Publié en feuilleton dans Shûkan Purêbôi (Weekly Playboy) en 1968, Vie à vendre appartient à la production alimentaire de Mishima, qui a écrit pas moins d’une dizaine de romans populaires du début des années 1950 à la fin des années 1970. Âgé de vingt-sept ans, Hanio, le héros de cette pochade qualifiée, par l’auteur, de « roman d’aventures psychédélique », fait passer une petite annonce dans laquelle il met sa vie en vente. S’ensuit une série de péripéties invraisemblables : Hanio devient le cobaye d’un étrange syndicat du crime, l’amant d’une femme-vampire, un spécialiste improvisé du renseignement, le conjoint d’une vierge à l’esprit dérangé qui l’initie aux drogues hallucinogènes, etc. Chaque épisode offre à l’auteur une nouvelle opportunité de détourner, sur un mode ludique, les codes du roman policier ou d’espionnage : Hanio décrypte des messages codés à l’aide de jus de carotte, puis échappe à plusieurs filatures tandis que ses poursuivants usent de gadgets sophistiqués et miniatures dignes des meilleurs James Bond.

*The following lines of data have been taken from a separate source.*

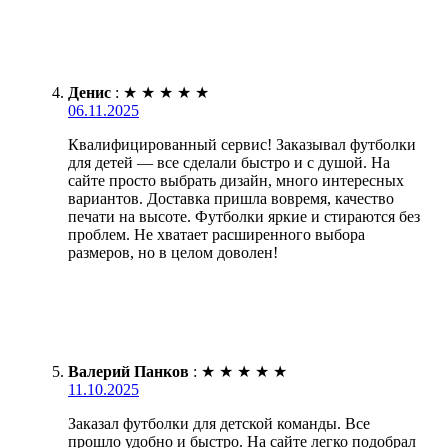
Денис
:
★
★
★
★
★
06.11.2025
Квалифицированный сервис! Заказывал футболки
для детей — все сделали быстро и с душой. На
сайте просто выбрать дизайн, много интересных
вариантов. Доставка пришла вовремя, качество
печати на высоте. Футболки яркие и стираются без
проблем. Не хватает расширенного выбора
размеров, но в целом доволен!
Валерий Панков
:
★
★
★
★
★
11.10.2025
Заказал футболки для детской команды. Все
прошло удобно и быстро. На сайте легко подобрал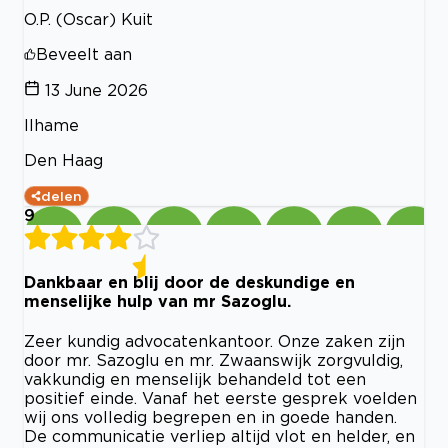
O.P. (Oscar) Kuit
Beveelt aan
13 June 2026
Ilhame
Den Haag
delen
9
Dankbaar en blij door de deskundige en
menselijke hulp van mr Sazoglu.
Zeer kundig advocatenkantoor. Onze zaken zijn
door mr. Sazoglu en mr. Zwaanswijk zorgvuldig,
vakkundig en menselijk behandeld tot een
positief einde. Vanaf het eerste gesprek voelden
wij ons volledig begrepen en in goede handen.
De communicatie verliep altijd vlot en helder, en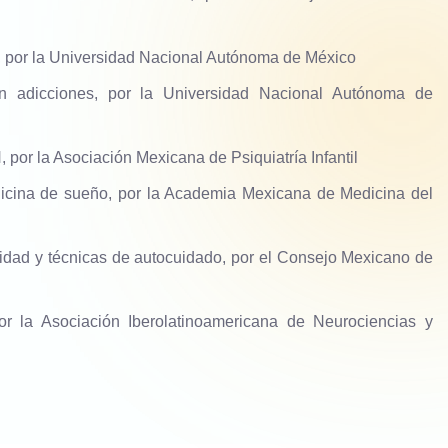
 por la Universidad Nacional Autónoma de México
en adicciones, por la Universidad Nacional Autónoma de
 por la Asociación Mexicana de Psiquiatría Infantil
cina de sueño, por la Academia Mexicana de Medicina del
lidad y técnicas de autocuidado, por el Consejo Mexicano de
por la Asociación Iberolatinoamericana de Neurociencias y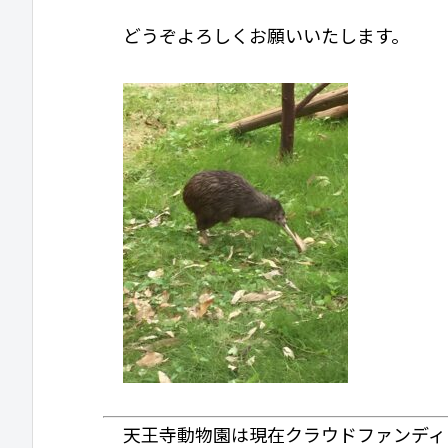
どうぞよろしくお願いいたします。
天王寺動物園は現在クラウドファンディ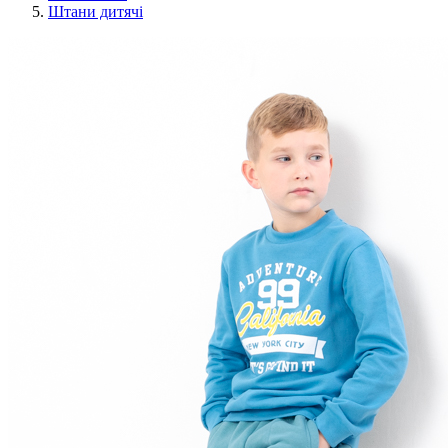
Штани дитячі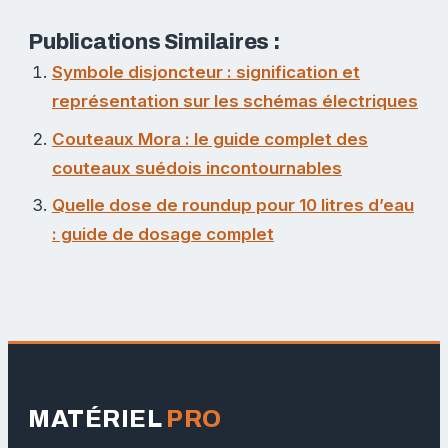
Publications Similaires :
Symbole disjoncteur : signification et
représentation sur les schémas électriques
Couteaux Mora : le guide complet des
couteaux suédois incontournables
Quelle dose de roundup pour 10 litres d’eau
: guide de dosage complet
MATÉRIEL
PRO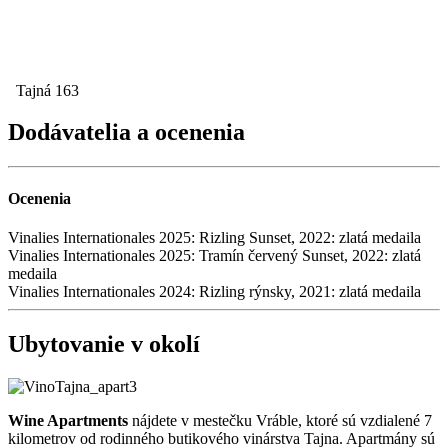
Tajná 163
Dodávatelia a ocenenia
Ocenenia
Vinalies Internationales 2025: Rizling Sunset, 2022: zlatá medaila
Vinalies Internationales 2025: Tramín červený Sunset, 2022: zlatá
medaila
Vinalies Internationales 2024: Rizling rýnsky, 2021: zlatá medaila
Ubytovanie v okolí
Wine Apartments
nájdete v mestečku Vráble, ktoré sú vzdialené 7
kilometrov od rodinného butikového vinárstva Tajna. Apartmány sú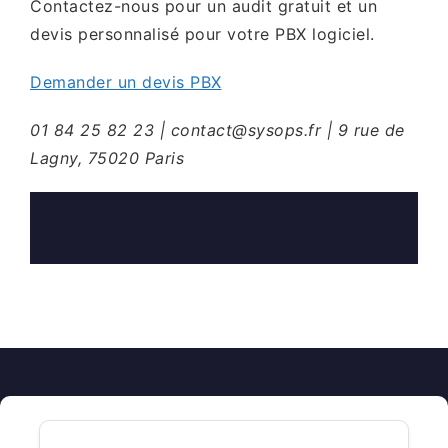
Contactez-nous pour un audit gratuit et un
devis personnalisé pour votre PBX logiciel.
Demander un devis PBX
01 84 25 82 23 | contact@sysops.fr | 9 rue de
Lagny, 75020 Paris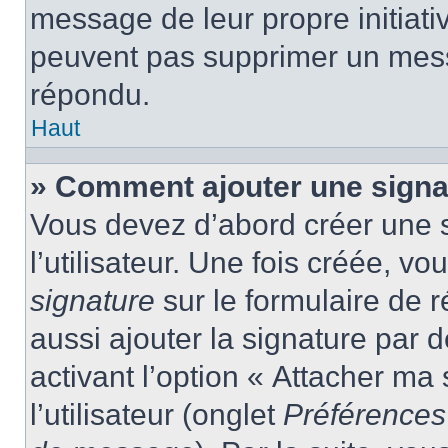
message de leur propre initiativ
peuvent pas supprimer un mess
répondu.
Haut
» Comment ajouter une sign
Vous devez d’abord créer une 
l’utilisateur. Une fois créée, 
signature
sur le formulaire de
aussi ajouter la signature par
activant l’option « Attacher ma
l’utilisateur (onglet
Préférences 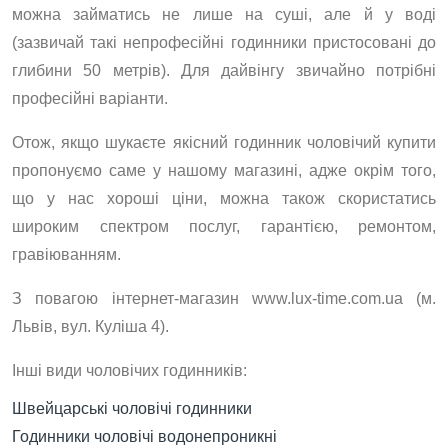
можна займатись не лише на суші, але й у воді
(зазвичай такі непрофесійні годинники пристосовані до
глибини 50 метрів). Для дайвінгу звичайно потрібні
професійні варіанти.
Отож, якщо шукаєте якісний годинник чоловічий купити
пропонуємо саме у нашому магазині, адже окрім того,
що у нас хороші ціни, можна також скористатись
широким спектром послуг, гарантією, ремонтом,
гравіюванням.
З повагою інтернет-магазин www.lux-time.com.ua (м.
Львів, вул. Куліша 4).
Інші види чоловічих годинників:
Швейцарські чоловічі годинники
Годинники чоловічі водонепроникні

Confessions d’un masque et Vie à vendre s’opposent presque en tout point. Le premier relève de la littérature blanche (en japonais, junbungaku ou « littérature pure ») et annonce l’entrée en littérature d’un jeune auteur ; le second est une œuvre de divertissement que Mishima a sans doute rédigée pour s’aérer l’esprit alors qu’il peinait à avancer sur La Mer de la fertilité, sa tétralogie testamentaire. L’un est sombre, introspectif et analytique ; l’autre est léger, burlesque et récréatif. Même d’un point de vue thématique, les deux textes pourraient être lus comme des figures inversées : Confessions d’un masque est l’histoire d’un adolescent qui ne parvient pas à vivre ; Vie à vendre celle d’un jeune adulte qui ne parvient pas à mourir. Mais ces deux romans ont aussi un point commun : ils mettent chacun en exergue ce travail de distanciation propre à l’écriture de Mishima, qui se manifeste aussi bien dans les clins d’œil intertextuels et la reprise narquoise des clichés du roman de gare que dans l’objectivation de l’intime ou l’auto-parodie. Il est à espérer que les éditions Gallimard ne s’arrêteront pas en si bon chemin et que de futures traductions permettront aux lecteurs francophones de mieux appréhender cette œuvre connue pour son esthétique macabre et tragique, mais dont nous ignorons encore trop souvent la dimension humoristique et ironique.